Listed records:
......

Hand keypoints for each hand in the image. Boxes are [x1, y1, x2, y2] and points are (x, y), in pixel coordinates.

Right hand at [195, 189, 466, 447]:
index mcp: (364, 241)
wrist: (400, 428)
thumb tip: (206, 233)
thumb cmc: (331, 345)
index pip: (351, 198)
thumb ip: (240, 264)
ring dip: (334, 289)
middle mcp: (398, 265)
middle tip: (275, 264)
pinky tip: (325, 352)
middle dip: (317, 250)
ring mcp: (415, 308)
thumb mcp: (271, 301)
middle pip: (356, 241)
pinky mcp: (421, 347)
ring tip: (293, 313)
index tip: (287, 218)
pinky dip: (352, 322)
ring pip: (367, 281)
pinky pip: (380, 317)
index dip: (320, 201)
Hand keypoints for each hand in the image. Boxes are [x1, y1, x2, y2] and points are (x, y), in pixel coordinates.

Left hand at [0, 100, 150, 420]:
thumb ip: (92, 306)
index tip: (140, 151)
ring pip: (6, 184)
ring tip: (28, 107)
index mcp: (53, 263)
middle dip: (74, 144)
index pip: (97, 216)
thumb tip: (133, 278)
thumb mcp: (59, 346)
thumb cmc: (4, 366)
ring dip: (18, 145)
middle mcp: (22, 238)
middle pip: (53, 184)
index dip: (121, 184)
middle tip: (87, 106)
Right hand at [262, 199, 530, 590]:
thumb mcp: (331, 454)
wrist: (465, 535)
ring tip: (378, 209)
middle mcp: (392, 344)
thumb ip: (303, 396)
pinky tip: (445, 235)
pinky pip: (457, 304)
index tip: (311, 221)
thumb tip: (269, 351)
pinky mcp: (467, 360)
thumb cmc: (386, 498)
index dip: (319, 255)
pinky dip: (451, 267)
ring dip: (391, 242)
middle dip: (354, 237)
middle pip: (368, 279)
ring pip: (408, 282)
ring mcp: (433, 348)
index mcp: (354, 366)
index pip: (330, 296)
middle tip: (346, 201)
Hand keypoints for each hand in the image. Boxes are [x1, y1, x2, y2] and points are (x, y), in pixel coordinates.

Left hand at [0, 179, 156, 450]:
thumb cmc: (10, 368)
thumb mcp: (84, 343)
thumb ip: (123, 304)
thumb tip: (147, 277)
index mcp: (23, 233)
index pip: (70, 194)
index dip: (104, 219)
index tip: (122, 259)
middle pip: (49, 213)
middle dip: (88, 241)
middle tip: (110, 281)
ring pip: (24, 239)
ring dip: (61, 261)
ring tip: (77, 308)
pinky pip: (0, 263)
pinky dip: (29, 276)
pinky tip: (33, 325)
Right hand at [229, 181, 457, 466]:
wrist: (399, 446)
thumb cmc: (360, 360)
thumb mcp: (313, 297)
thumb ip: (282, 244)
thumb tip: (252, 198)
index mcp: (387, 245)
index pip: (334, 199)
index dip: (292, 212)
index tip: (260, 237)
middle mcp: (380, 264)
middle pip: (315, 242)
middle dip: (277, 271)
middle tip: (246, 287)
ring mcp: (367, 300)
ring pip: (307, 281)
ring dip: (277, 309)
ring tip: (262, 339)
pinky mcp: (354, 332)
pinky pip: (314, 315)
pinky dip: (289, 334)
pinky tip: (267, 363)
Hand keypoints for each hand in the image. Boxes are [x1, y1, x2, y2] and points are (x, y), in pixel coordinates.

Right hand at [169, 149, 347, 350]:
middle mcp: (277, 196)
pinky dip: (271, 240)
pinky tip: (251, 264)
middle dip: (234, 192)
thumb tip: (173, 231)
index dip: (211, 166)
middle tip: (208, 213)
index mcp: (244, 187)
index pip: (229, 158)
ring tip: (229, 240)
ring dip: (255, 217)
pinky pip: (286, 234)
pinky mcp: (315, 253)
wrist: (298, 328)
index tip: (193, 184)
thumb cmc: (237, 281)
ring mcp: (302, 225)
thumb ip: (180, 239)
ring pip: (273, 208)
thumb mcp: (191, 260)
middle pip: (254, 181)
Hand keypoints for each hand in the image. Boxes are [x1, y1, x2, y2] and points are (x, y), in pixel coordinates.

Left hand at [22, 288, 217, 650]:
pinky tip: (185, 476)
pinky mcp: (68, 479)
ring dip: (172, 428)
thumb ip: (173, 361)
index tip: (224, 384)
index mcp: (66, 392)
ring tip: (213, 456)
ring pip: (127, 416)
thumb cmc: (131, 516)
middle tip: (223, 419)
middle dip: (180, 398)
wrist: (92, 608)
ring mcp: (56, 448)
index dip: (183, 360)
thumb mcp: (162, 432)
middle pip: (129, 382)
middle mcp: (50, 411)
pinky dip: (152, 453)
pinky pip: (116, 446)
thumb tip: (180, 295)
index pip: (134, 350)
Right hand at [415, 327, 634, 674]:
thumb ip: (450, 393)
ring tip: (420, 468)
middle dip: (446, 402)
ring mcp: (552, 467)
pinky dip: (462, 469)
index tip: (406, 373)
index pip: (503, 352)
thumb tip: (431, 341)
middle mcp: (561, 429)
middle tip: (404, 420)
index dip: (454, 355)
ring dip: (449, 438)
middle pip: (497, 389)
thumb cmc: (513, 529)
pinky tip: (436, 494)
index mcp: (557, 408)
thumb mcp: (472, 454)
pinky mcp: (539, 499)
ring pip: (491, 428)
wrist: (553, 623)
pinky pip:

......

Work required: Pull out each line of the listing that holds the string "Right".

Expected answer:
Right hand at [195, 189, 466, 447]:
Right hand at [262, 199, 530, 590]:
Right hand at [229, 181, 457, 466]:
Right hand at [169, 149, 347, 350]:
Right hand at [415, 327, 634, 674]:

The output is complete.